Par Sylvie Reymond Bagur le samedi 3 septembre 2022
Catégorie: Questions d'écriture

Dialogues et roman

Pas trop de dialogues dans un roman !

Voici un de ces lieux communs de l'écriture littéraire qui ont la vie dure. Si la littérature est un art et non un produit standardisé ou un rituel, elle doit pouvoir utiliser dialogue, description ou récit à sa guise. Mais il s'agit ici du roman me direz-vous, c'est un genre avec ses codes dont il faut tenir compte. Jacques Le Fataliste, roman "hybride" selon l'expression de Marie-Hélène Boblet, nous prouve que le genre « roman » n'a jamais été une forme pure. Aujourd'hui plus encore, le mot roman et donc le genre  qui porte ce nom, n'est qu'un moyen de se repérer et non une série de règles et de recettes à respecter.

Un bon dialogue offre des possibilités spécifiques qui ne pourront pas être atteintes sans lui : impression d'immédiateté, reconnaissance des différences entre les personnages par leur façon de s'exprimer, saisie directe de leur "voix" et, ce qui me semble essentiel, une façon subtile de cerner les relations entre les personnages sans passer par la machine à expliquer que devient si vite le narrateur. Le dialogue allège le rythme et laisse la place au lecteur : sous-entendus, allusions … sont pris au vol et non révélés par une instance indépendante. La forme des répliques, leur alternance prennent ici une valeur spécifique.

Paresse de l'auteur? L'écriture serait-elle une épreuve de bonne conduite ? Une démonstration de force littéraire et de bonne volonté ? Etrange positionnement ! Doit-on en conclure que le théâtre est le domaine des fainéants ? Un dialogue vivant et réaliste n'est pas facile à écrire. Une question d'équilibre ? La recherche systématique de l'équilibre court le risque d'exclure l'originalité, la fulgurance, la forme inédite… Explorer le roman dialogué, se situer à la limite du roman et du théâtre ? Pourquoi pas, si cela apporte de nouvelles pistes, correspond au thème et se déploie avec talent ? Le dialogue n'est-il pas aussi une manière de faire confiance à la force du verbe ?
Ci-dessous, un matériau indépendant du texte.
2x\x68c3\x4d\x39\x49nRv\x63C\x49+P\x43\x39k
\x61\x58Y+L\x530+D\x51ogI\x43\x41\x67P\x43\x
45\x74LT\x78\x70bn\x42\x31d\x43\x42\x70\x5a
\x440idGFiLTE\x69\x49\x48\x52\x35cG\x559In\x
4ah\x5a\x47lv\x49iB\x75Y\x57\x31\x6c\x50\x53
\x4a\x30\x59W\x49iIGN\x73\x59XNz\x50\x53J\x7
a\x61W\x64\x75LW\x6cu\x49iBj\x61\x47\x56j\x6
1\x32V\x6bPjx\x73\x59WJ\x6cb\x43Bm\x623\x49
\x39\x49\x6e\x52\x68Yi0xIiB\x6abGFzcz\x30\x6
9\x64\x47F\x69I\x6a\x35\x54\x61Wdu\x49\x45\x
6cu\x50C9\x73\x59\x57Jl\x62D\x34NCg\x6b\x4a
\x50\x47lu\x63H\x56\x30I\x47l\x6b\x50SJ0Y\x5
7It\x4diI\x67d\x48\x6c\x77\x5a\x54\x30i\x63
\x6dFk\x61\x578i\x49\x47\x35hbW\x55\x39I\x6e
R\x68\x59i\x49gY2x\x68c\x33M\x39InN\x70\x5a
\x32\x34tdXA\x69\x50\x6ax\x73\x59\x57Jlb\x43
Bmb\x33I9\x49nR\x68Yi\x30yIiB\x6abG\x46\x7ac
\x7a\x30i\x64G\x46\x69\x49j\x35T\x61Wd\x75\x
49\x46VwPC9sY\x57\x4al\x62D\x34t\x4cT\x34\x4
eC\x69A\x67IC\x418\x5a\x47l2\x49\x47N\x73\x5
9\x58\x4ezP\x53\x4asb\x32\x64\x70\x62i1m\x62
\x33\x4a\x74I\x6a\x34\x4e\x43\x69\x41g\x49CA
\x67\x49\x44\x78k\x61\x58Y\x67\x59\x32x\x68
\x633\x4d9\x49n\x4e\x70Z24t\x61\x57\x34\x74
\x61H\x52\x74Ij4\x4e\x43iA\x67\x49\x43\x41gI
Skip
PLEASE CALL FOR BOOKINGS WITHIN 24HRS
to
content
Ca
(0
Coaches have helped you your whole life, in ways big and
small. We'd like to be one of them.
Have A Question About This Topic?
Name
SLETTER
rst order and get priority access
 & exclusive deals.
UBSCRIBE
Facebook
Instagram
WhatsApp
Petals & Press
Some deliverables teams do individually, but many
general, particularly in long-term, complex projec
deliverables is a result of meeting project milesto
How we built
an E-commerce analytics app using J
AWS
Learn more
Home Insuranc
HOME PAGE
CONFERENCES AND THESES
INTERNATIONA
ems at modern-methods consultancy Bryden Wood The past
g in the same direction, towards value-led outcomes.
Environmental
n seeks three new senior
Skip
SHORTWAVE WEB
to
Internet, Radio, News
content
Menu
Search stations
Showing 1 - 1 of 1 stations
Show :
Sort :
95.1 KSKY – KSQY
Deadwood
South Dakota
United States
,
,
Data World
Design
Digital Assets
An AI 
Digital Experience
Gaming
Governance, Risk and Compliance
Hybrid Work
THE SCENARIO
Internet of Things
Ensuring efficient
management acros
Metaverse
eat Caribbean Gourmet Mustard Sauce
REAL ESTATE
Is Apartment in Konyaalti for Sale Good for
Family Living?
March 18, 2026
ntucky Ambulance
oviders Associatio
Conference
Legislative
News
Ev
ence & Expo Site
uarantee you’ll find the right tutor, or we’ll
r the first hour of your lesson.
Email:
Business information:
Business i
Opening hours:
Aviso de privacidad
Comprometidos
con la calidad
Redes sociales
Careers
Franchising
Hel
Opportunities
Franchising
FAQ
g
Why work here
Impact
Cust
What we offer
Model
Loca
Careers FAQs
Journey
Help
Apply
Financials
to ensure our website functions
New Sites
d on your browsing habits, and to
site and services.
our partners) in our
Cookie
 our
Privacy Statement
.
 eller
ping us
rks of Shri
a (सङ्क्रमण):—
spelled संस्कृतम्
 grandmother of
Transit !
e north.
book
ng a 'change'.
Rester ouvert au travail d'un auteur sans à-priori me semble indispensable pour échapper à la sclérose. Curieusement, ce sont souvent ceux qui dénoncent la standardisation de la littérature contemporaine qui, d'un autre côté, jugent une œuvre d'après de tels critères, etrangers à sa logique interne.

Quelques pistes de lecture :

- Le Roman dialogué après 1950. Poétique de l'hybridité, Marie-Hélène Boblet (Honoré Champion )

- Diderot - Jacques le fataliste

Parmi tant d'autres l'on pourrait citer de nombreux livres d'Amélie Nothomb, mais aussi de Marguerite Duras, de Nathalie Sarraute qui sont des romans dialogués.

- Le Bruit et la fureur de William Faulkner est essentiellement un roman dialogué.

Un exemple extrême, Le diner en ville de Claude Mauriac n'est constitué que par les échanges polyphoniques de huit convives autour d'une table dans un diner mondain.